+++ STUDY MATERIAL

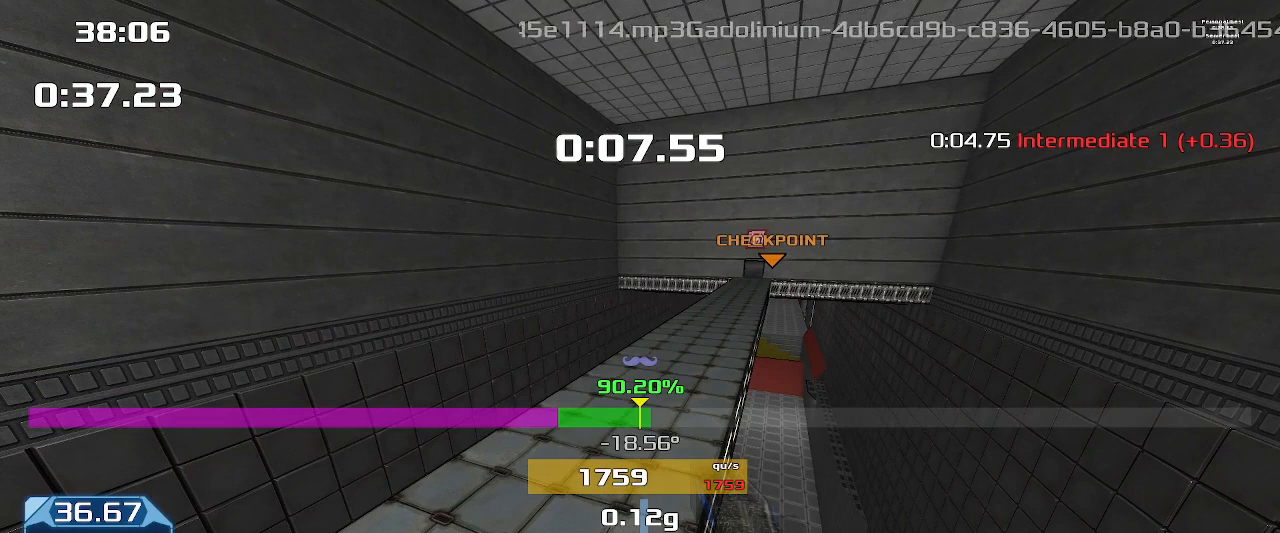
{"keys": ["left", "up", "upshift"], "events": []}
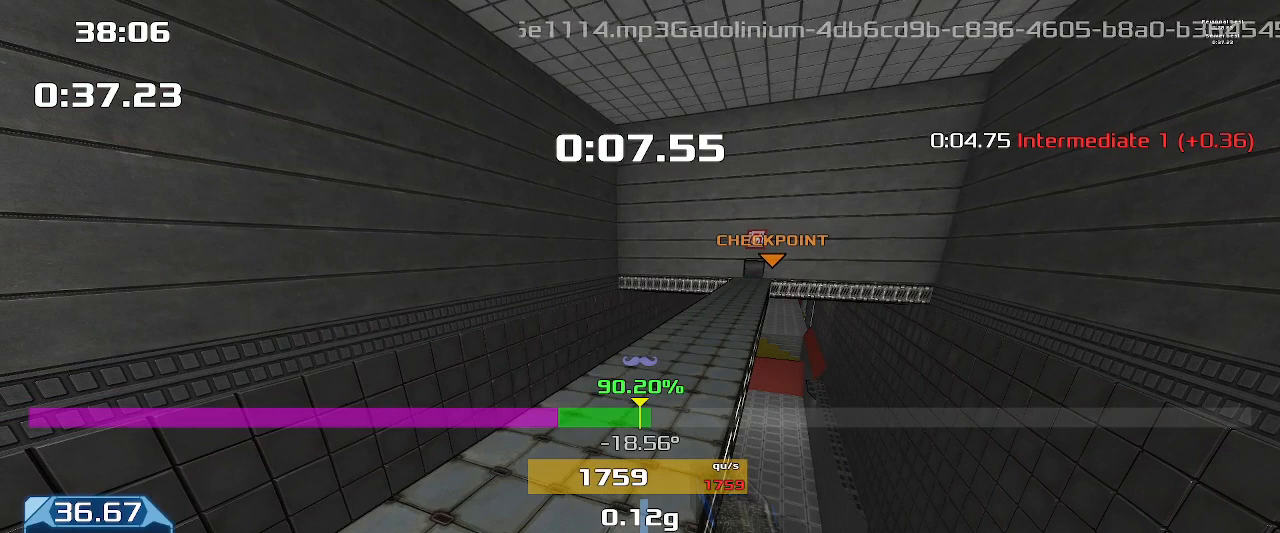
{"keys": ["left", "up", "upshift"], "events": []}
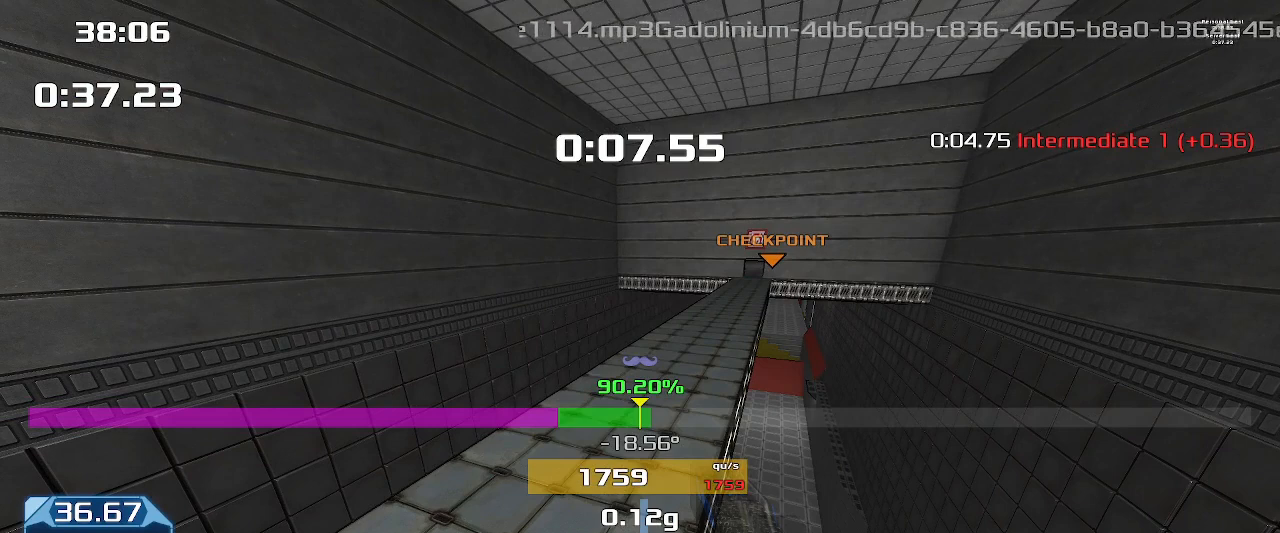
{"keys": ["left", "up", "upshift"], "events": []}
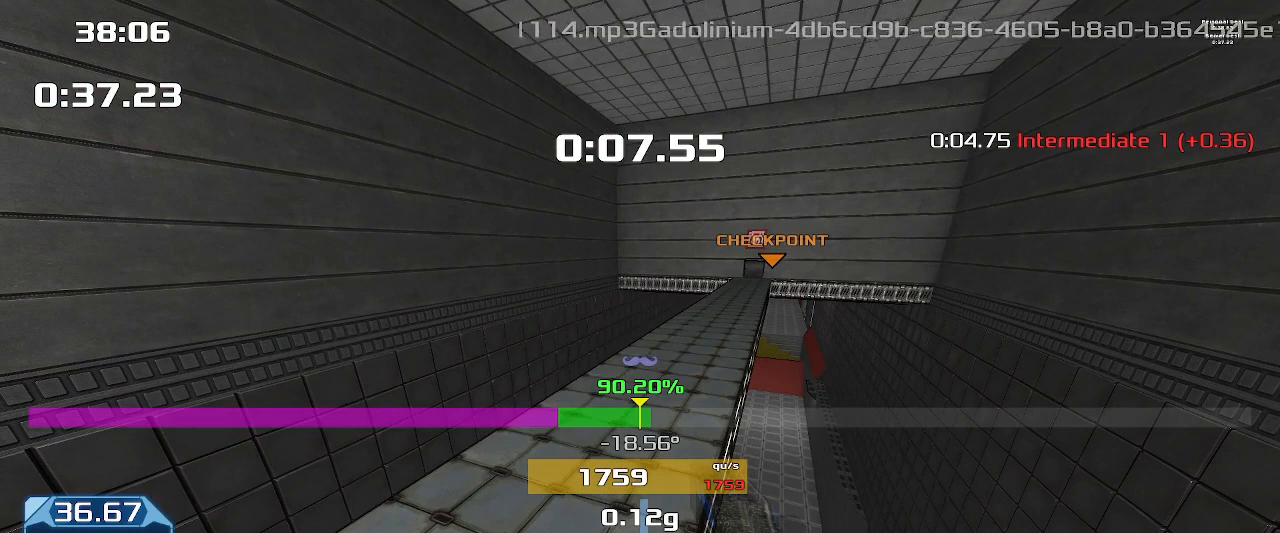
{"keys": ["left", "up", "upshift"], "events": []}
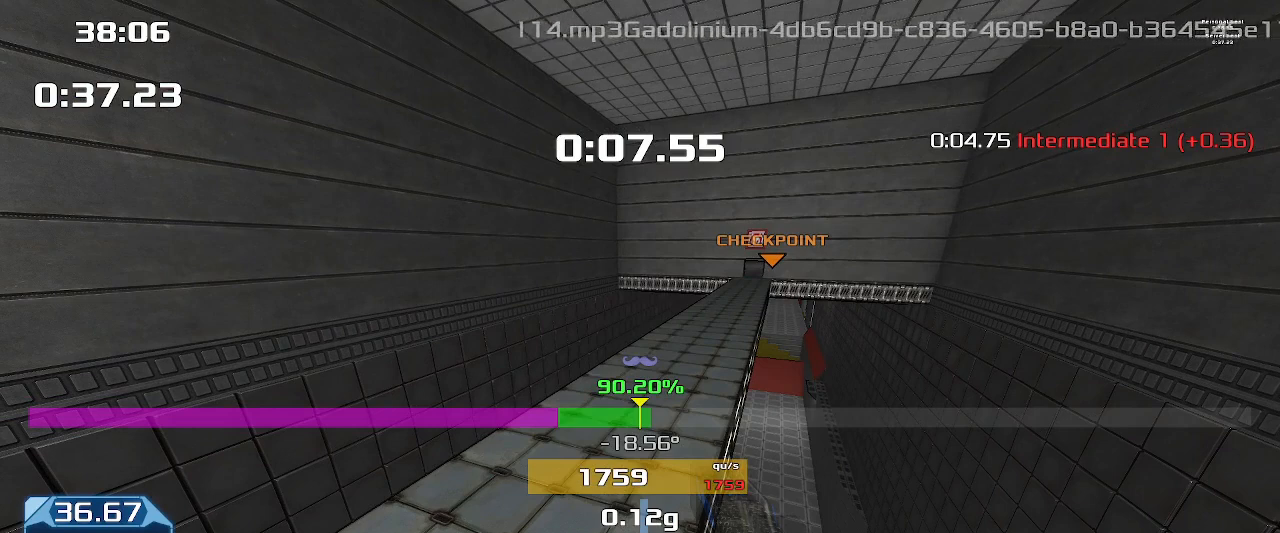
{"keys": ["left", "up", "upshift"], "events": []}
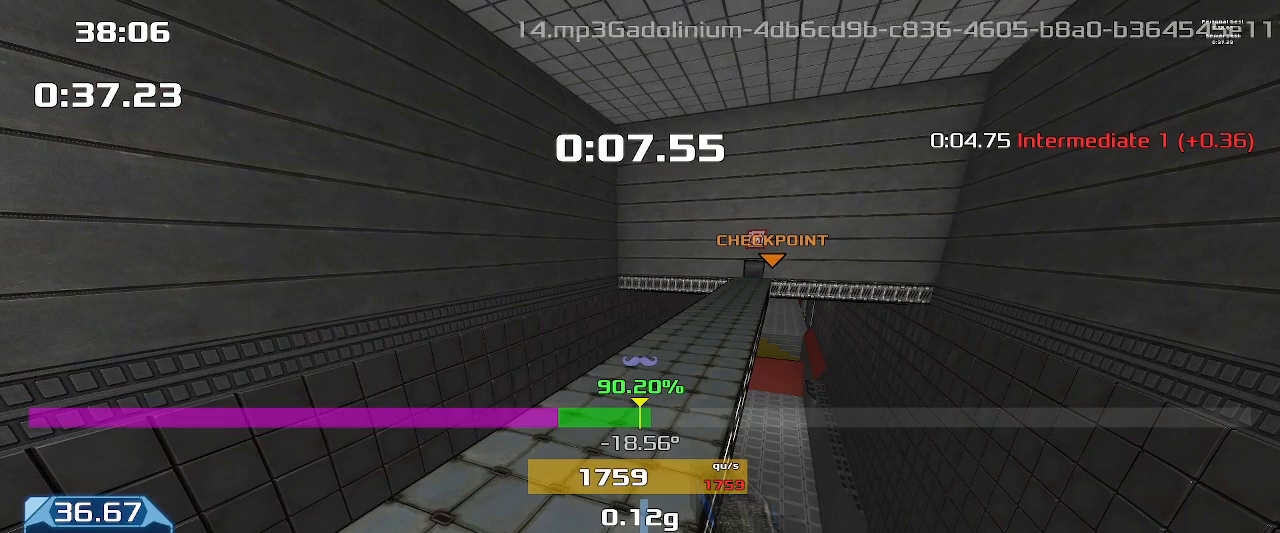
{"keys": ["left", "up", "upshift"], "events": []}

++++++

__TASK TO CARRY OUT__:
With the images excluded, all entries are to be given again exactly.

__ANSWER SPACE__:
{"keys": ["left", "up", "upshift"], "events": []}
{"keys": ["left", "up", "upshift"], "events": []}
{"keys": ["left", "up", "upshift"], "events": []}
{"keys": ["left", "up", "upshift"], "events": []}
{"keys": ["left", "up", "upshift"], "events": []}
{"keys": ["left", "up", "upshift"], "events": []}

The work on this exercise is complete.